**Exercise brief:** Repeat the data word for word and skip the pictures.
==== Study material ====
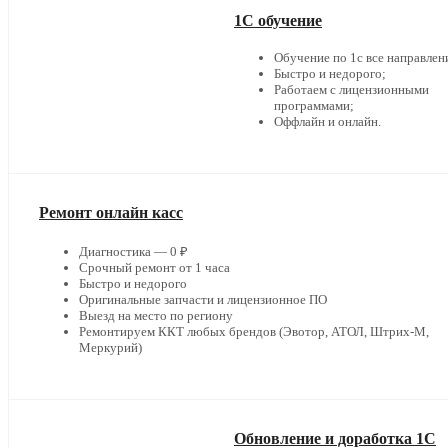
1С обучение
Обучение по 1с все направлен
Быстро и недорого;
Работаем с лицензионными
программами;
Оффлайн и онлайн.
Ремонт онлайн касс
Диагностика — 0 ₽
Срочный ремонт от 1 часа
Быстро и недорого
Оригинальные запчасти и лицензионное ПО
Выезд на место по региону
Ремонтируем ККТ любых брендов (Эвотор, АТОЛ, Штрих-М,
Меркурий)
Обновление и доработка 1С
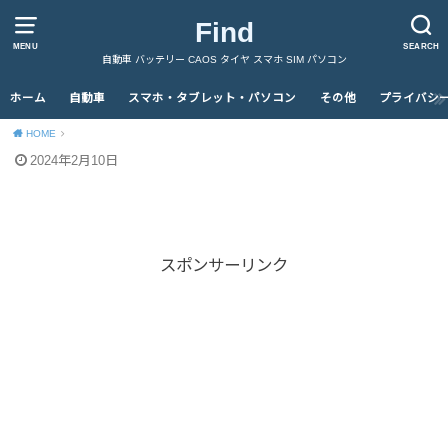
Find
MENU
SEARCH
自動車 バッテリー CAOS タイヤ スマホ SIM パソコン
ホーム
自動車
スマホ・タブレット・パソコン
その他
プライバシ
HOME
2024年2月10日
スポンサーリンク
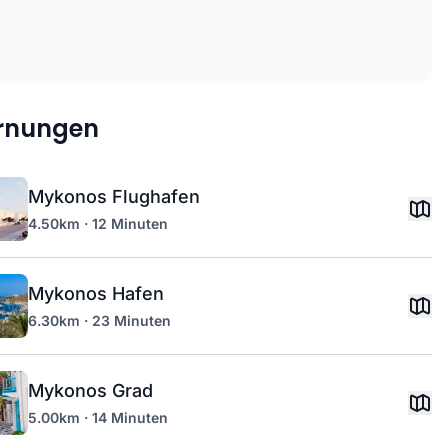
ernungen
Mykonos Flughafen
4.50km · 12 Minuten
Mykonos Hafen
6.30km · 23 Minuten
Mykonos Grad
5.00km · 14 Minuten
====
**Solution to the problem:**
1С обучение
Обучение по 1с все направлен
Быстро и недорого;
Работаем с лицензионными
программами;
Оффлайн и онлайн.
Ремонт онлайн касс
Диагностика — 0 ₽
Срочный ремонт от 1 часа
Быстро и недорого
Оригинальные запчасти и лицензионное ПО
Выезд на место по региону
Ремонтируем ККТ любых брендов (Эвотор, АТОЛ, Штрих-М,
Меркурий)
Обновление и доработка 1С
Find
MENU
SEARCH
自動車 バッテリー CAOS タイヤ スマホ SIM パソコン
ホーム
自動車
スマホ・タブレット・パソコン
その他
プライバシ
HOME
2024年2月10日
スポンサーリンク
ernungen
Mykonos Flughafen
4.50km · 12 Minuten
Mykonos Hafen
6.30km · 23 Minuten
Mykonos Grad
5.00km · 14 Minuten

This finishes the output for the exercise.